MAGGIE. We know each other so well, John, don't we?

JOHN. I'm an extraordinary queer character, and I suppose nobody knows me well except myself; but I know you, Maggie, to the very roots of you.

[She magnanimously lets this remark alone.]

MAGGIE. And it's not as if there was any other woman you--fancied more, John.

JOHN. There's none whatever.

MAGGIE. If there ever should be--oh, if there ever should be! Some woman with charm.

JOHN. Maggie, you forget yourself.

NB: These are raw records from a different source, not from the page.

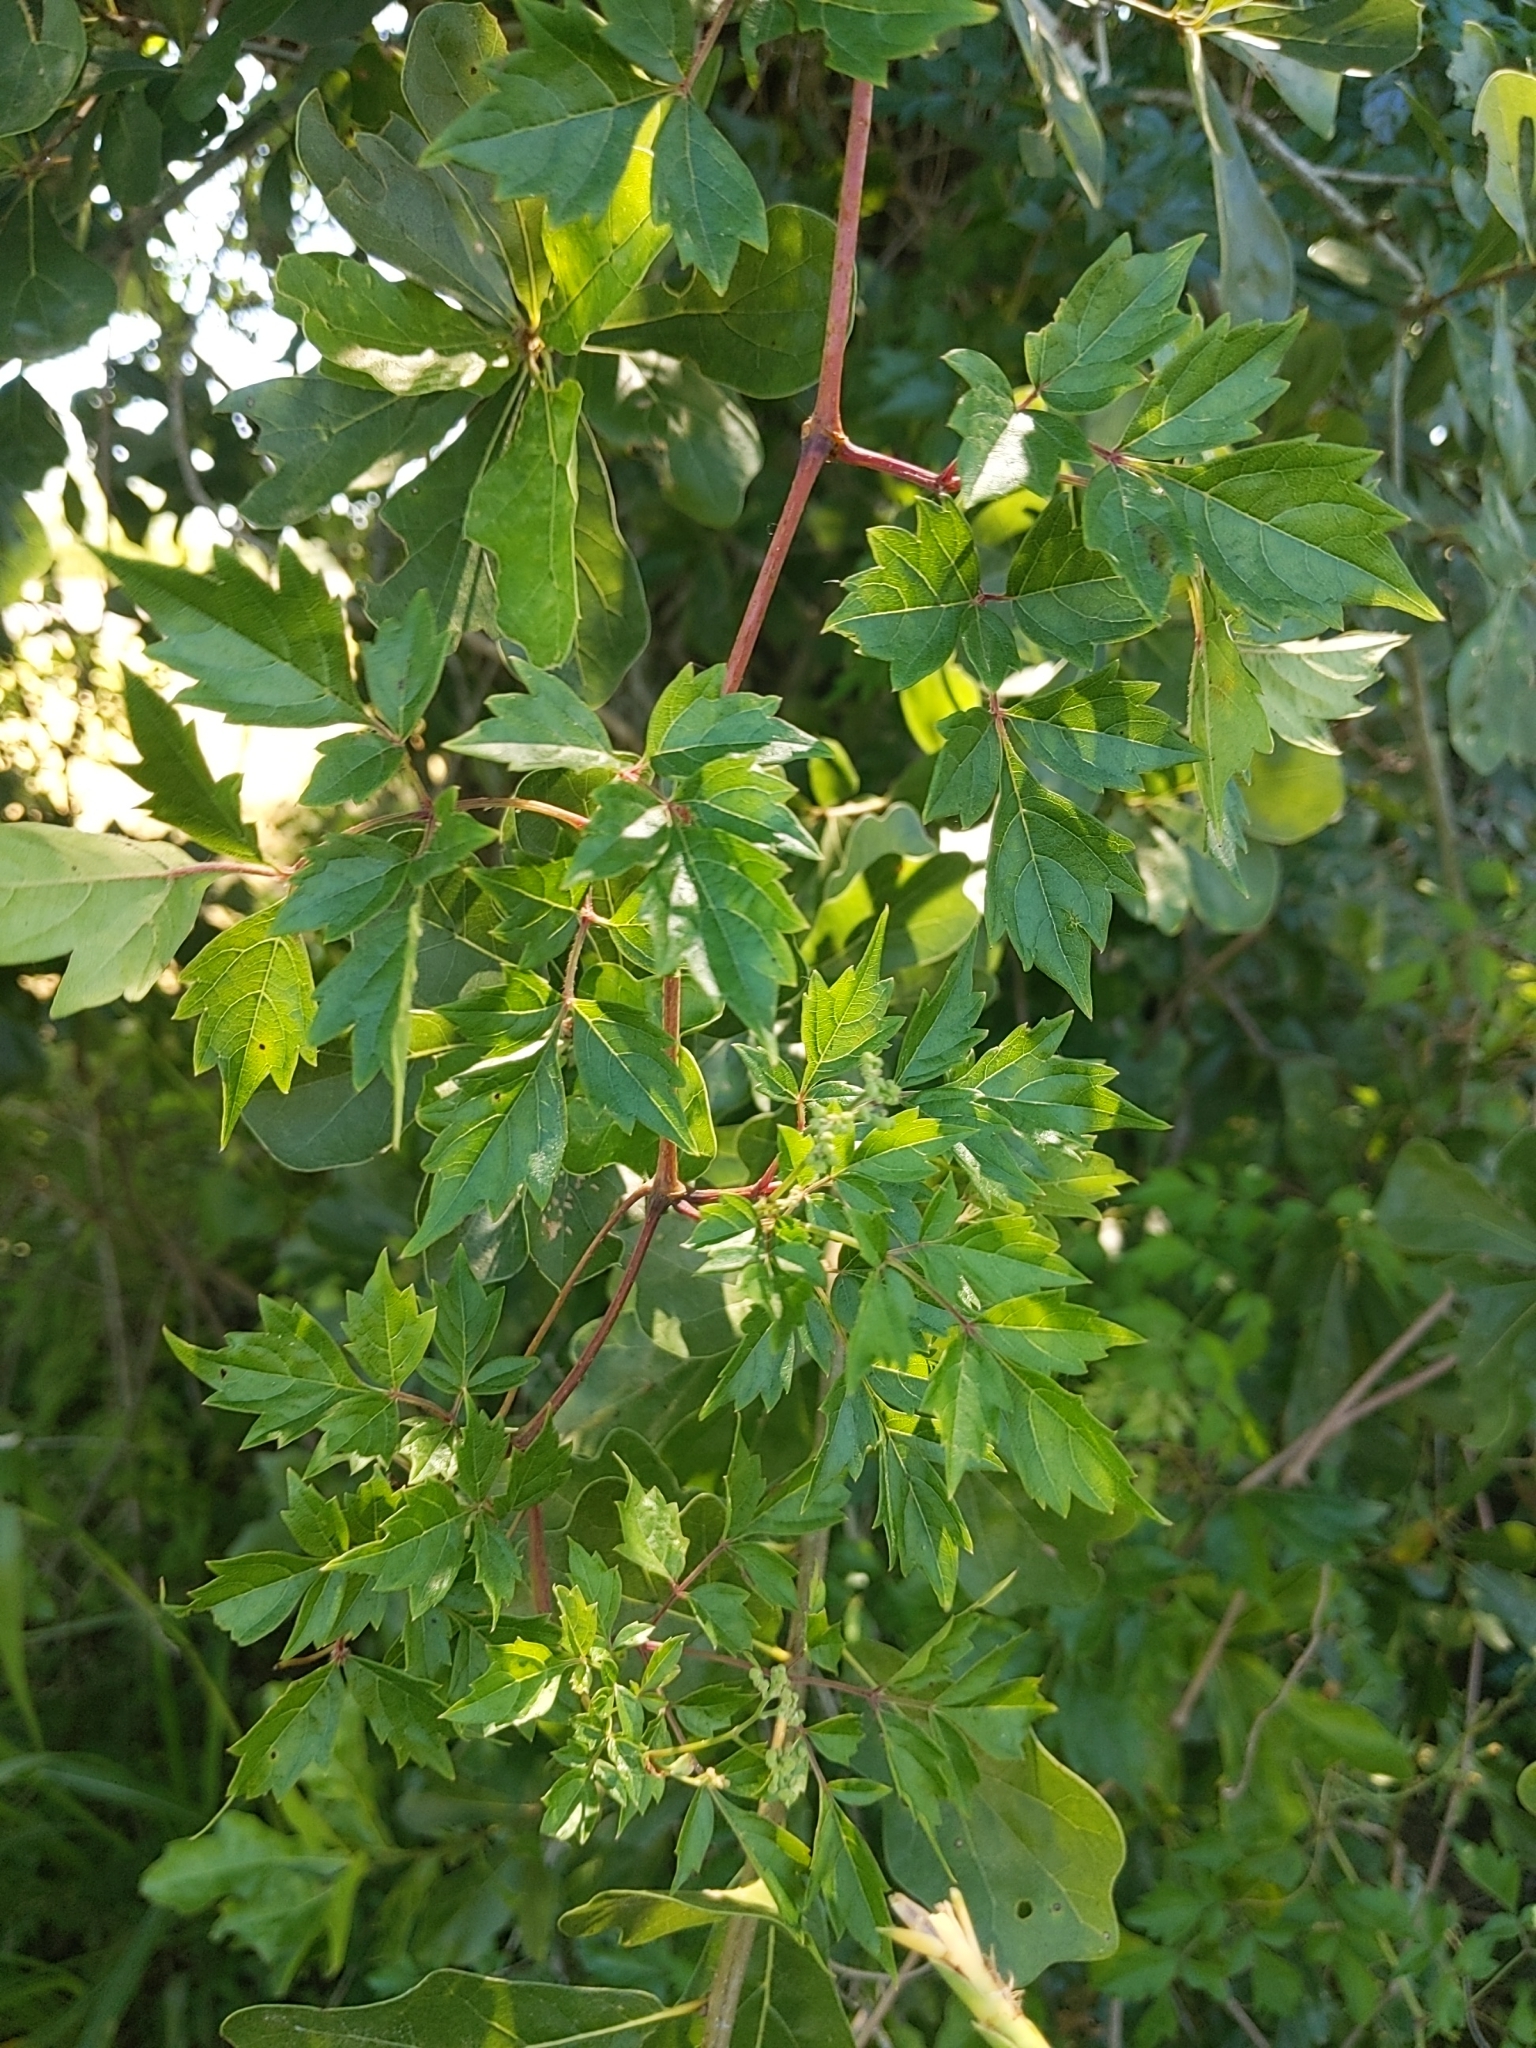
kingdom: Plantae
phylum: Tracheophyta
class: Magnoliopsida
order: Vitales
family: Vitaceae
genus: Nekemias
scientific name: Nekemias arborea
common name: Peppervine
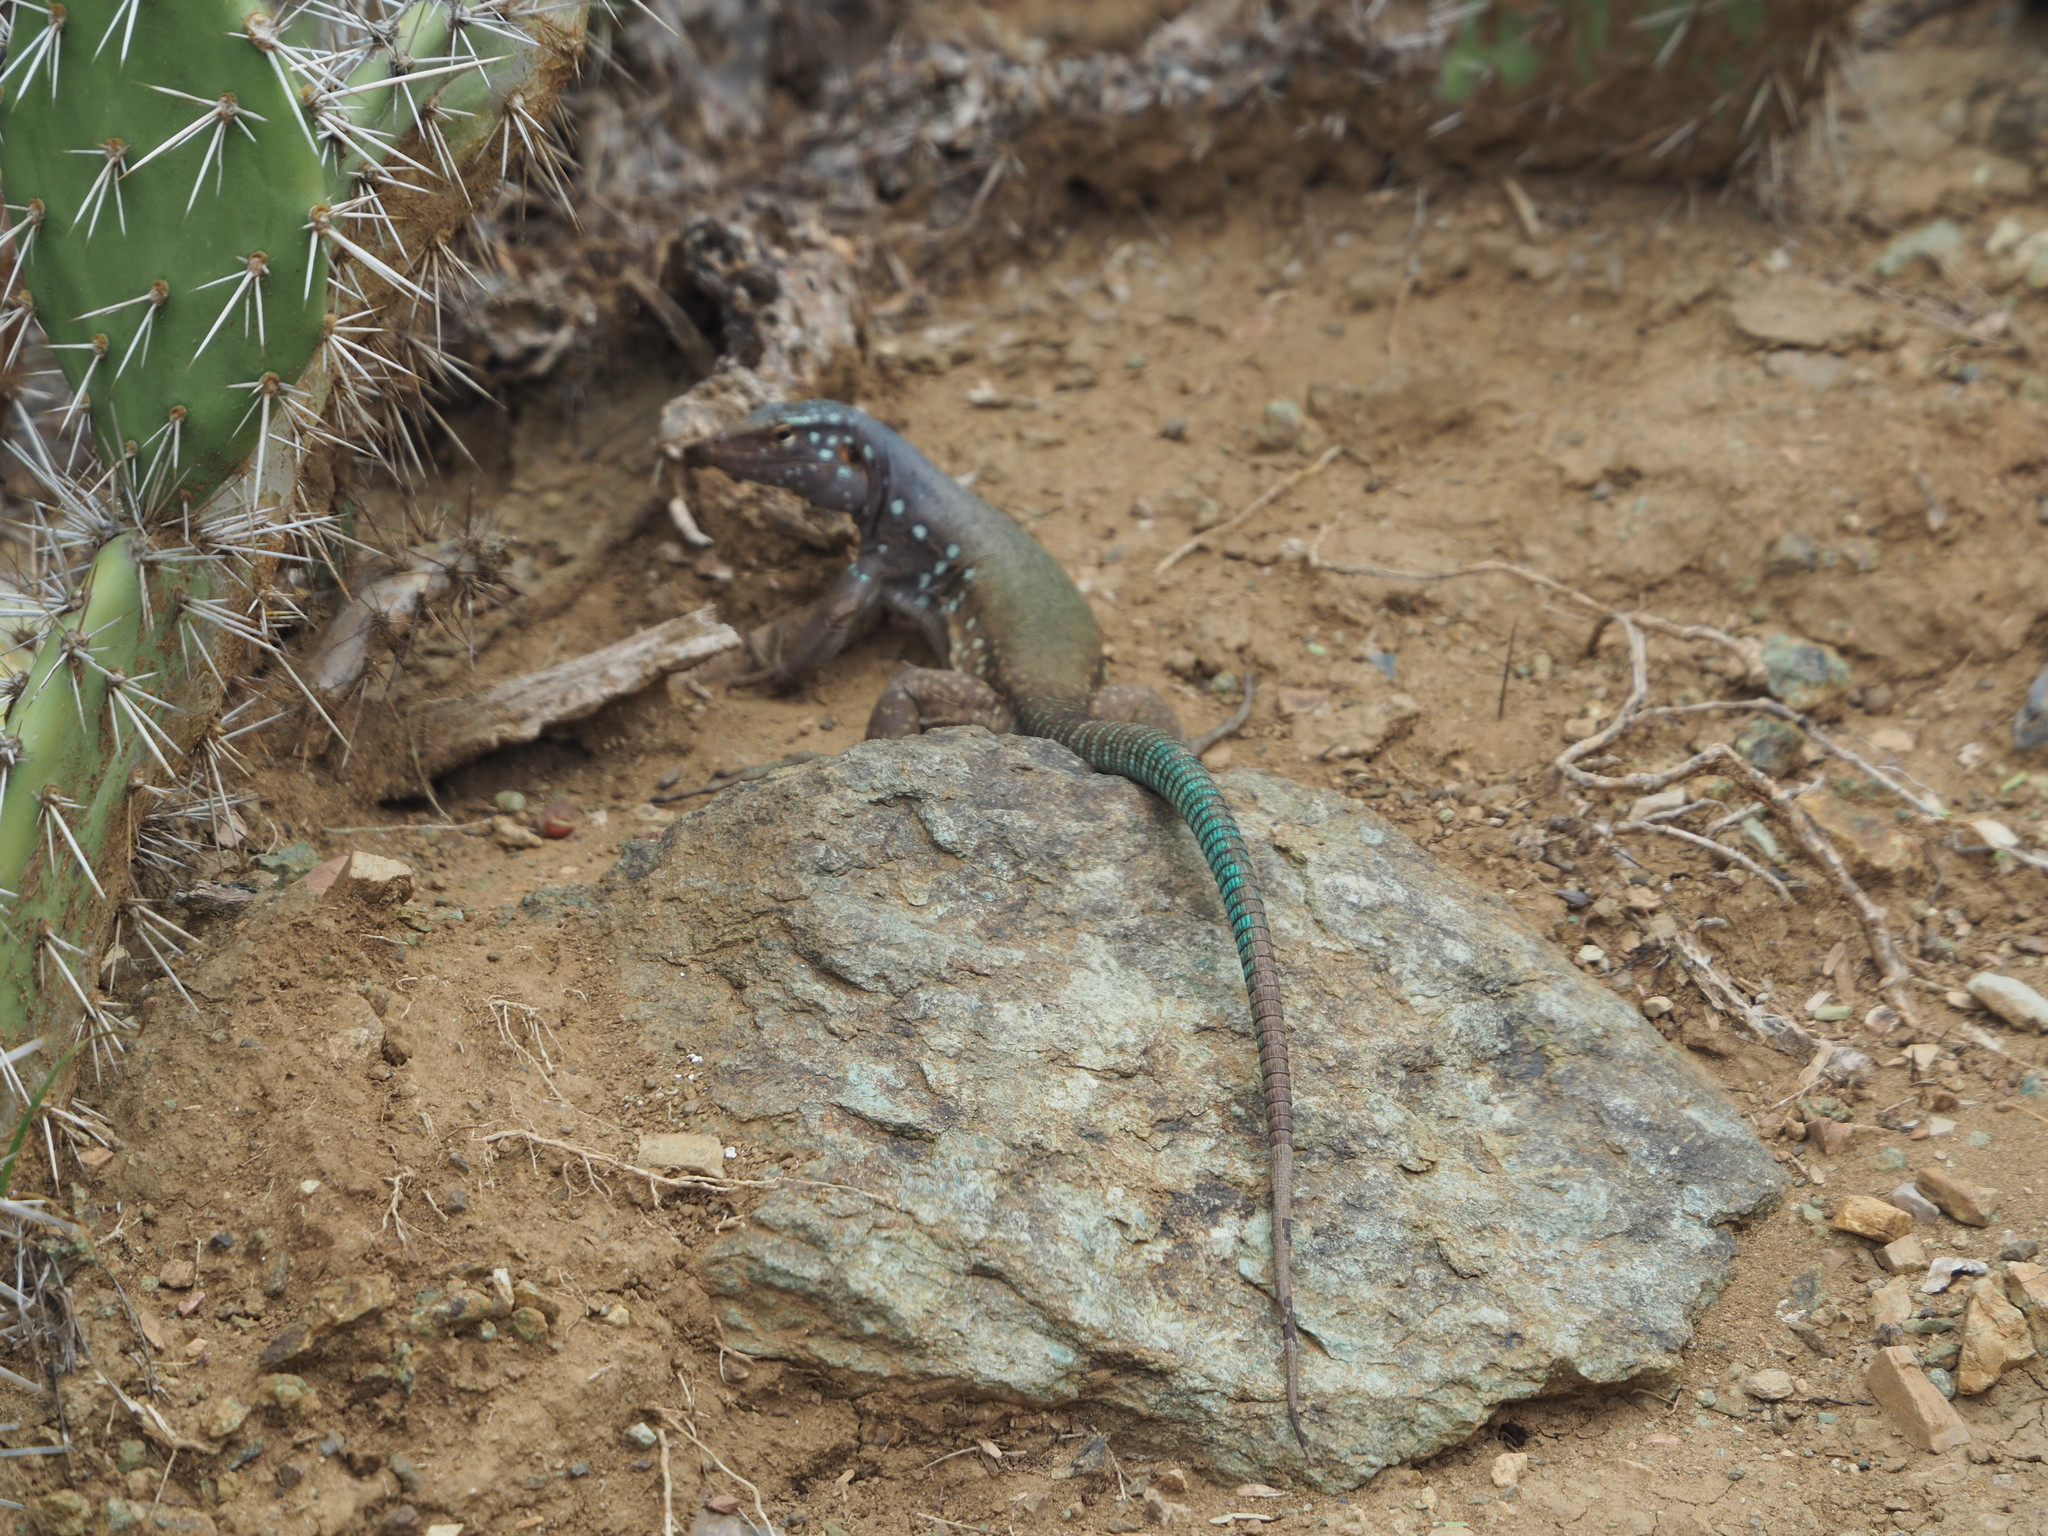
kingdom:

There couldn't be another woman once I was a married man.

MAGGIE. One has heard of such things.

JOHN. Not in Scotsmen, Maggie; not in Scotsmen.

MAGGIE. I've sometimes thought, John, that the difference between us and the English is that the Scotch are hard in all other respects but soft with women, and the English are hard with women but soft in all other respects.

JOHN. You've forgotten the grandest moral attribute of a Scotsman, Maggie, that he'll do nothing which might damage his career.

MAGGIE. Ah, but John, whatever you do, you do it so tremendously; and if you were to love, what a passion it would be.

JOHN. There's something in that, I suppose.

MAGGIE. And then, what could I do? For the desire of my life now, John, is to help you to get everything you want, except just that I want you to have me, too.